Rents have also been pushed up by a housing shortage, skyrocketing energy bills and landlords exiting the rental market.
Foxtons’ revenues were further boosted by the acquisitions of the Douglas & Gordon rental portfolio, which was purchased in mid-2021, and estate agents Gordon & Co and Stones Residential acquired last May.
Combined with the sale of the loss-making D&G sales division, this helped the company return to a profit of £9.6m after a loss of £1.3m in the previous 12 months.
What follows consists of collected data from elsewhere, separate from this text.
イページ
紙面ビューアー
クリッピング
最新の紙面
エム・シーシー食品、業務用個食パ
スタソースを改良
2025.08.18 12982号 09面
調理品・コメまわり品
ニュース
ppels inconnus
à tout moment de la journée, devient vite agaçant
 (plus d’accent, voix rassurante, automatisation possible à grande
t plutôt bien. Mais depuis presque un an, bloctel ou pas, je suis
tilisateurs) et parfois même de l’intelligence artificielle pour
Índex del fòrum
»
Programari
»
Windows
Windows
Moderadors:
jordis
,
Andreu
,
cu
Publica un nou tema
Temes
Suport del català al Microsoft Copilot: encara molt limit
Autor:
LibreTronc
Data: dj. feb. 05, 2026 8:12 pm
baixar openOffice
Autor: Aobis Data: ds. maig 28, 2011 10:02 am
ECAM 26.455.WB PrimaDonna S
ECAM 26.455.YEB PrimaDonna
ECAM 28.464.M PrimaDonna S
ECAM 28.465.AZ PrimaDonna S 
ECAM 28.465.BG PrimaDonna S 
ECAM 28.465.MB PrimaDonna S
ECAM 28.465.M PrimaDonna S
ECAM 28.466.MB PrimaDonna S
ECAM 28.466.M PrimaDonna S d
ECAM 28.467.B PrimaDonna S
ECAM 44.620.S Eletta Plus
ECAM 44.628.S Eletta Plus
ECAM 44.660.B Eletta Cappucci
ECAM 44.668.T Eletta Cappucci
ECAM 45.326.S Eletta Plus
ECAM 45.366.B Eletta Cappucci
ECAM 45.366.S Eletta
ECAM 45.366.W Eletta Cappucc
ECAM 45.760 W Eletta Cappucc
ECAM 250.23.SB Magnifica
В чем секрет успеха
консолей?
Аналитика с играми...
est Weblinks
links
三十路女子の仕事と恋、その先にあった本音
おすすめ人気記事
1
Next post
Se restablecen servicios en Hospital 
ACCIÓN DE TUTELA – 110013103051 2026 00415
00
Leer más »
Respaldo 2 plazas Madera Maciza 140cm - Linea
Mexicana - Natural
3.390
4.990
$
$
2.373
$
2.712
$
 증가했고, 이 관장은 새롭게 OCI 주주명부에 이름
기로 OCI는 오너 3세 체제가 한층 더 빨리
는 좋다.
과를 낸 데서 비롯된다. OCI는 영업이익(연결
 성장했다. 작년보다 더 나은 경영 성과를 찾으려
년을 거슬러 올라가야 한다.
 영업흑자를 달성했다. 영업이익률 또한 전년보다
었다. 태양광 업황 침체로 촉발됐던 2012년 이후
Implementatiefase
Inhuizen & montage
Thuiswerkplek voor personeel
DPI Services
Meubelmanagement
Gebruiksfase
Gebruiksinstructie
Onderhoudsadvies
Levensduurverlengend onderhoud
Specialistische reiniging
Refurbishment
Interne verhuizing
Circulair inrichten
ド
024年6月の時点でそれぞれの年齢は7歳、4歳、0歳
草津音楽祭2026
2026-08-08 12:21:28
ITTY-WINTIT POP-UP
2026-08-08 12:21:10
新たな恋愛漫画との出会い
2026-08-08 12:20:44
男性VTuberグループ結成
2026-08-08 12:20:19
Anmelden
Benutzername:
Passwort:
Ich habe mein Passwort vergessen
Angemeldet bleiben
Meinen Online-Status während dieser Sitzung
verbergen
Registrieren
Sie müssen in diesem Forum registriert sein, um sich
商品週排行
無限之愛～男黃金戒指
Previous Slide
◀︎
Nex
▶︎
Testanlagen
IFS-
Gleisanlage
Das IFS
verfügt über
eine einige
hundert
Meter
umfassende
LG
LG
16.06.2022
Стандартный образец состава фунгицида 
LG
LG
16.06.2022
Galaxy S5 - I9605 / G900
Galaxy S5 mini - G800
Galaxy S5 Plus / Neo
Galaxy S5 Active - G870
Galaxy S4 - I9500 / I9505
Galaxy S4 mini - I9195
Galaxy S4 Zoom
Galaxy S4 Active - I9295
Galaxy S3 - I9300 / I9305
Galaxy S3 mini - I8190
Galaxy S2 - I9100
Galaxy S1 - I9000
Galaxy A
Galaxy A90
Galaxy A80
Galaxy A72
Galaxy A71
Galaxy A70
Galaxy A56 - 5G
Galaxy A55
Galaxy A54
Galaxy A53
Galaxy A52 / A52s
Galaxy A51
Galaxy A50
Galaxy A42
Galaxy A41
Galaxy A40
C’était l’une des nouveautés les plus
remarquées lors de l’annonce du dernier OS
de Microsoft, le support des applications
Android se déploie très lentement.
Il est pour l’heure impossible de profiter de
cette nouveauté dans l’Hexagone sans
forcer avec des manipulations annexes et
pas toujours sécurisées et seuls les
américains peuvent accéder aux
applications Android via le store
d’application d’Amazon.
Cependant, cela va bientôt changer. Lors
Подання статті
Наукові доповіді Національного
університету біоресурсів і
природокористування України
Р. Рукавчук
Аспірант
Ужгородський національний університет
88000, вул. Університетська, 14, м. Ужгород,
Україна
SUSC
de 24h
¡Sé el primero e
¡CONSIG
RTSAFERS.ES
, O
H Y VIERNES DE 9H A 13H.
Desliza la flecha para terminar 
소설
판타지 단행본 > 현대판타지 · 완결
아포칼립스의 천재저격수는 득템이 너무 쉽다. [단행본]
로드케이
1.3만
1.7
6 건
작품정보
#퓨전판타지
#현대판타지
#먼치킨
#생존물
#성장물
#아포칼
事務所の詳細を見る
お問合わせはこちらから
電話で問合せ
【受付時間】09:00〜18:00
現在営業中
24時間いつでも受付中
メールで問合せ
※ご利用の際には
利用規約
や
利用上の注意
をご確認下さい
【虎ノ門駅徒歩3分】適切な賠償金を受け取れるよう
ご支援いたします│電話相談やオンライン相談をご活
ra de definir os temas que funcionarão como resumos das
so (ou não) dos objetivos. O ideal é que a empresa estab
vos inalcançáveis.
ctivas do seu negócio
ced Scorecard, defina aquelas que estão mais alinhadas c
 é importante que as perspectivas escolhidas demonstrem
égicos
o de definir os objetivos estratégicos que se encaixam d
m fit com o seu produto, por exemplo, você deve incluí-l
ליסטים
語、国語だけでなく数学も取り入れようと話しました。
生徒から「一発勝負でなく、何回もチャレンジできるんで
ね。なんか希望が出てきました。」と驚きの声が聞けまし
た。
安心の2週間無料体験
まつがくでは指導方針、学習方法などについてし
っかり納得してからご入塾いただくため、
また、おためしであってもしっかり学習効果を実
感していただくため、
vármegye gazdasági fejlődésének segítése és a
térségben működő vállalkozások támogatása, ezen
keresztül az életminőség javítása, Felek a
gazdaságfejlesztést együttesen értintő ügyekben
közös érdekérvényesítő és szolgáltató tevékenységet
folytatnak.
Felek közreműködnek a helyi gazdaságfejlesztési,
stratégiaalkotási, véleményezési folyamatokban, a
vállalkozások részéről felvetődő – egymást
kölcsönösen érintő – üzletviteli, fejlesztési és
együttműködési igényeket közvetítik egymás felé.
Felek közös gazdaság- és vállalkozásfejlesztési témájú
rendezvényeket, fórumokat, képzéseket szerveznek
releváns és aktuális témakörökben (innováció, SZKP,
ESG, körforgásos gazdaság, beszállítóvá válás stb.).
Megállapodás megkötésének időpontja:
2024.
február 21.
Investors will receive a final dividend of 0.7 pence per share, doubling the group’s dividend payments over the previous year.
Chief executive Guy Gittins said the company had made “good financial progress,” adding that it had “strong” underlying fundamentals to deliver further growth.
After Gittins acquired Foxtons from rival Chestertons six months ago, Gittins launched a now-completed review that he said had already led to improvements in front-end operations.
He added: “Core operational shortcomings have throttled historic performance and prevented significant unfulfilled potential from being realised.
“Operational improvements are being made at a rapid pace to rebuild our competitive advantages, including embedding a more confident articulation of our brand, investing in revenue-generating headcount and enhancing our data platform to fully leverage the power of our leading database .’
Foxton’s stock were up 4.4 percent on Tuesday afternoon at 43 pence, meaning their value is up about 42 percent so far this year.